Highlighting areas of improvement. Based on the steps in the funnel, we documented issues from customer support tickets and used FullStory to gain quantitative and qualitative insights. Once we pinpointed these problems, we began proposing high-impact solutions that required minimal engineering effort.
Guiding hosts to the correct signup type. Kopa’s architecture requires two account types: hosts and renters, each with separate functions. Hosts accidentally signed up as a “renter” instead of a “landlord,” making them unable to move forward and prompting them to contact customer support. We made the choice more clear by structuring each option as a sentence and adding illustrations.
Reducing steps and complexity in onboarding. Because of the high number of scams in the rental industry, we needed a government-issued ID and selfie verification from each host. Because Kopa is a newer company, hosts didn’t trust us yet and were wary to provide that sensitive information. We saw a 40% dropoff at this step. We removed this step and only required it to publish a listing.
Secondarily, we saw hosts dropping off throughout various stages, which told us onboarding was too long. If we didn’t need the information up front to create their account, we made the step skippable.
Defining and analyzing steps in the funnel. We define our host funnel from creating an account to publishing a listing.

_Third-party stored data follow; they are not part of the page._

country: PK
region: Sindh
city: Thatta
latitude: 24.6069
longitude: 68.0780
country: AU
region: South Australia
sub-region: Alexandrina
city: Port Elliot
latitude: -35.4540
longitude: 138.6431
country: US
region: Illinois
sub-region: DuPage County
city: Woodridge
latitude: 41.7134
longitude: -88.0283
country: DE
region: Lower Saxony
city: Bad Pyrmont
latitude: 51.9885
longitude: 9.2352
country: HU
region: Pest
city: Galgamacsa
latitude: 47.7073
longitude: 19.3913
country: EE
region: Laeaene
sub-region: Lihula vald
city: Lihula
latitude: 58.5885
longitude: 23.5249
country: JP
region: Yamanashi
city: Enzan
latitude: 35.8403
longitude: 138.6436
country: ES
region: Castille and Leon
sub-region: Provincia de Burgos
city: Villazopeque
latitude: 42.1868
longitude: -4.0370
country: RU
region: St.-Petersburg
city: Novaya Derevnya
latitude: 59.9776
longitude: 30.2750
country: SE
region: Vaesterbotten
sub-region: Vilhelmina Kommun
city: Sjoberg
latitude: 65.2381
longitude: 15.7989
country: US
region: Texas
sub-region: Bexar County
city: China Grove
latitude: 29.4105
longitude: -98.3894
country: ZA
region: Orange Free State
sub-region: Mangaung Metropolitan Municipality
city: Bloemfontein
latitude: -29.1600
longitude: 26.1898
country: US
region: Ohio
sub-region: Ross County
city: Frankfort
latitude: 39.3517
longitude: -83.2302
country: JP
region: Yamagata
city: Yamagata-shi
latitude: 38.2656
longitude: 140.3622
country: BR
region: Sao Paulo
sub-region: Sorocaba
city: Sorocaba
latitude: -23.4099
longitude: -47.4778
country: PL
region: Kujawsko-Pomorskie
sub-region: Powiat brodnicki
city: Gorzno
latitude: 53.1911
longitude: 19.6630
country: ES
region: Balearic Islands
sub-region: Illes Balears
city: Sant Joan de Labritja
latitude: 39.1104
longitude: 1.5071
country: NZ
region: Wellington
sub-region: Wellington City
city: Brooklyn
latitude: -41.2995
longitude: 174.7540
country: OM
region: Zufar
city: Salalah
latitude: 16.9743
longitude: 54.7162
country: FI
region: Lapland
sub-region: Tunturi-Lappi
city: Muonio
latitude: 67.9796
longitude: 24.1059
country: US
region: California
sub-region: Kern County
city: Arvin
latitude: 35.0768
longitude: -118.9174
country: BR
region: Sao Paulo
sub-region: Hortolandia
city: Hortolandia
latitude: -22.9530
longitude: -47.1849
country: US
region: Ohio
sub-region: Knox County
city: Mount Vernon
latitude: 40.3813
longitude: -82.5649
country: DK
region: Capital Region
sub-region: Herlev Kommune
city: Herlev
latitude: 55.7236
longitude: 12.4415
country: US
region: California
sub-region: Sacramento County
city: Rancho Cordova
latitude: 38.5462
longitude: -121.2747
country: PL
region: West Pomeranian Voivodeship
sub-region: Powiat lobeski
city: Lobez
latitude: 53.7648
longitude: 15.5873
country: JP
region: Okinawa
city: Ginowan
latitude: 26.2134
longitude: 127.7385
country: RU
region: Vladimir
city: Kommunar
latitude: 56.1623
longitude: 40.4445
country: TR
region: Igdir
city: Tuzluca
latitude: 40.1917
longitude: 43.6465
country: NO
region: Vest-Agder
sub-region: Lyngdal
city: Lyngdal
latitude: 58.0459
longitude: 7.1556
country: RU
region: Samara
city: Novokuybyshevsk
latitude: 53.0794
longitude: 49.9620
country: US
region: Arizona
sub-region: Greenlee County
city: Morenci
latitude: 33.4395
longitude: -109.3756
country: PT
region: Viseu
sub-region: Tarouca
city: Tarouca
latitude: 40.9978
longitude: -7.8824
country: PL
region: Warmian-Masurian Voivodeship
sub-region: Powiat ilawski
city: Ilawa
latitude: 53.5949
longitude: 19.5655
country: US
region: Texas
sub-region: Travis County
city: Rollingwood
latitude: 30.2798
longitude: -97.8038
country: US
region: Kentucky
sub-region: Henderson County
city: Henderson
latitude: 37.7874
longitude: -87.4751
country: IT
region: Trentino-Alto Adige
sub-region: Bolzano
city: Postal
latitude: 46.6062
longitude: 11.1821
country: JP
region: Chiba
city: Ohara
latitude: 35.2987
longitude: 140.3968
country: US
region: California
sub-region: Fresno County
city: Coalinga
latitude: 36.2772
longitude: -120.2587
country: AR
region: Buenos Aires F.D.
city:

We used a combination of FullStory and Google Analytics to determine the flow dropoffs at each step.
Revamping onboarding to make it more approachable. With 70%+ of our hosts identifying as age 50+ and female, we structured the flow as questions and added a photo of a friendly female face to make the host feel like they were being handheld through the onboarding process. At the end of onboarding, we reduced options for the CTA and only showed one, “Create a listing,” so hosts knew exactly what to do next.
Small UI fixes to make progress clear. Adding a listing requires a lot of information. We broke up the process into 8 steps, but we noticed 12% of hosts dropped off after step 1, not realizing they had to complete more steps. We added numbers to steps to the navigation bar and to each button and changed “Save and exit” to a link to deprioritize that action.
Significantly reducing the time hosts spend on listings. The 8 required steps took hosts an average of 14 minutes to complete. Since we needed all of that information and because many of the hosts on Kopa listed on Airbnb, we built an Airbnb importer. While this feature was a larger engineering feat, the time to add a listing decreased to 4 minutes and Kopa gained thousands of listings through the importer.
The biggest challenge of this feature was that the importer took about 1 minute to import. For hosts with dozens of listings, we added several messages along the way to let them know if we were still importing and sent an email notification when the import completed.
We also made labels for Drafts stand out more in the UI to catch the user's attention.
Asking for information at the timeliest moment. We put the ask for all sensitive information in the final step of creating a listing. Since hosts had spent at least several minutes going through this process, they were most likely to give us the required information in this moment.
Tracking success. Each of these improvements was treated as its own project and watched the metrics for each of these changes. We increased conversion by 17%, which was a huge win. The most impactful changes were removing the ID verification from onboarding and adding the Airbnb listing import functionality.
Summary
The biggest challenge of this project was determining the problems that needed to be solved. Without a world-class data analysis setup, we had to be scrappy, manually looking through customer support tickets and FullStory sessions.
Before making these changes, our supply was focused in the San Francisco Bay Area. These improvements helped us expand to over 100 U.S. cities and gain thousands of hosts and listings.